Lei insegna filosofia in un liceo; cosa fa la scuola in difesa
della filosofia?
Nulla. Nella scuola la filosofia è snaturata, distrutta. La
scuola è la tomba della filosofia, perché non vi si insegna il
senso della filosofia. Gli studenti imparano nozioni, imparano che
la filosofia è la madre di tutte le scienze, ma cosa sia davvero
non lo sanno. Inoltre nella scuola si producono grossi equivoci
filosofici, ad esempio le “idee” di Platone che sono concepite
come un universo alieno alla realtà.
Invece il mondo delle “idee” platoniche rappresenta quell’orizzonte
che noi dobbiamo avere sempre davanti, che riproduce il nostro
domandare intorno all’essenza delle cose. L’idea dell’albero
non è un’altra cosa rispetto all’albero, ma è l’albero nella
sua essenza. Certamente Platone si è servito del mito, ha usato
termini come “iperuraneo”, ma quello era il suo linguaggio. La
concezione platonica delle “idee” ha una sua importanza ancora
oggi, proprio perché l’uomo non si domanda più nulla: essa è
una rivalutazione dell’orizzonte del senso delle cose.
All’interno di questa società nichilista, di perdita di
riferimento all’essere, la filosofia non dovrebbe assumere un
forte ruolo etico?
La filosofia ha essenzialmente un ruolo etico, che sta nel suo
lasciar essere le cose. Come Heidegger sostengo che la scienza è
solo metodo, la filosofia è soltanto via. La filosofia non si serve
di metodi ma di vie, è un sentiero che il filosofo percorre, come
un viandante che cerca, nella libertà della sua ricerca.
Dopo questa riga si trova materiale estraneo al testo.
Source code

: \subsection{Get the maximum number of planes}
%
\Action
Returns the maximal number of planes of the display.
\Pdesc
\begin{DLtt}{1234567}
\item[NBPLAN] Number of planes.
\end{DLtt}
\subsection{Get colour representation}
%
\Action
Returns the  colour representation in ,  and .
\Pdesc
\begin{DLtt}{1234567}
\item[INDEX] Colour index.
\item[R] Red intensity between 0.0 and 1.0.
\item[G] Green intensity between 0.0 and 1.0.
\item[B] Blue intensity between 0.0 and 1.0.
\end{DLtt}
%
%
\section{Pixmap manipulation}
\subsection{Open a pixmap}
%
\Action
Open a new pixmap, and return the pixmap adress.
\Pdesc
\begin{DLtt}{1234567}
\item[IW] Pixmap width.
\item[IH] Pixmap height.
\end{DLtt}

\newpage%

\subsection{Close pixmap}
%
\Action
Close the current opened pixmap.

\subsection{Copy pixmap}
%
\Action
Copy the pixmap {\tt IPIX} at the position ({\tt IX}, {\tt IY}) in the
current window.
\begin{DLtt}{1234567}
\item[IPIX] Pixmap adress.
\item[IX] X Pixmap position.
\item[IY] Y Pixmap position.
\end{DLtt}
Inoltre sono convinto che la filosofia appartenga alla sfera
religiosa dell’essenza umana, intendendo la religione come
possibilità che l’uomo ha di stabilire un legame con la
trascendenza. La filosofia, come ho detto in precedenza, va al di
là del contingente, dell’apparente; quindi questa intonazione di
verità e di amore è la sua impronta etico religiosa.